Illinois cases of a COVID-19 variant first discovered in the United Kingdom that is believed to be more transmissible have doubled in the past seven days, according to data released Thursday by the Illinois Department of Public Health.
In all, 552 cases involving the variant, known as B.1.1.7, have been found in samples of COVID-19 positive tests from Illinois since Jan. 15, officials said.
The COVID-19 virus — also known as SARS-CoV-2 — constantly changes through mutation, and new variants of a virus are expected to occur over time, officials said.
Gov. J.B. Pritzker said Thursday the state was working as quickly as possible to vaccinate all Illinois residents to stop the variants from spreading.
“The danger of the new variants spreading means we want every dose to get into arms as soon as humanly possible,” Pritzker said.
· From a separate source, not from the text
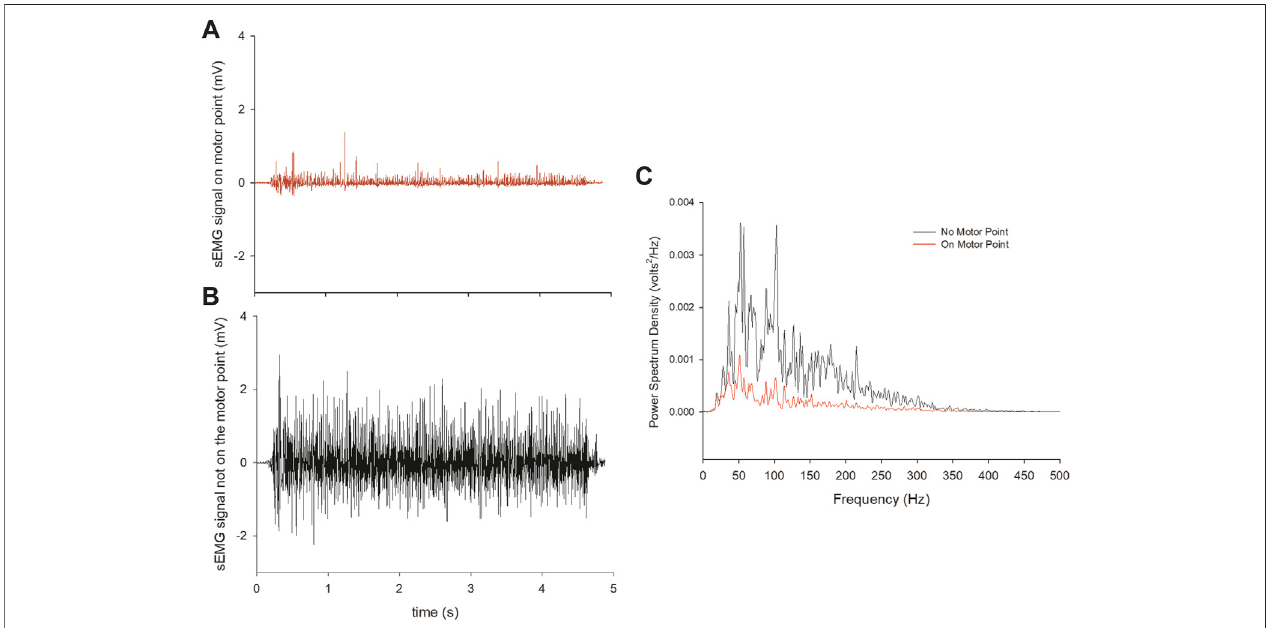
FIGURE 2 | An example from a representative participant of the sEMG signal deriving from an appropriate (A) or non-appropriate (B) electrode placement. The power spectrum density is also shown for the two cases (C) .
The spread of the U.K. variant is helping to fuel a surge in COVID-19 cases in Chicago and across Illinois, Dr. Allison Arwady, the commissioner of the Chicago Department of Public Health, said in an online question-and-answer session Thursday.
A total of four COVID-19 variants believed to be more transmissible have been discovered in Illinois.
Cases of the P.1 variant, which was first discovered in Brazil, jumped 181% in the past seven days to a total of 93 cases, officials said. The variant was first discovered in Illinois on March 5, according to state data.
Fifty cases of a variant known as B.1.427/B.1.429, which was first identified in July 2020 in Los Angeles County, have been identified in Illinois since March 25, according to state data.
Nine cases of the variant first discovered in South Africa, known as B.1.351, have been identified in Illinois since Feb. 11, according to state data.
More study is needed about the infectiousness and severity of the California and Brazilian variants, according to Illinois Department of Public Health officials.
To prevent the spread of COVID-19 and its variants, Illinois officials are urging people to wear a mask, stay 6 feet away from those who are not in their household, avoid gatherings and unnecessary travel, and wash their hands often.
Data suggests current vaccines will be effective and safe in providing protection against the South African and UK variant, officials said.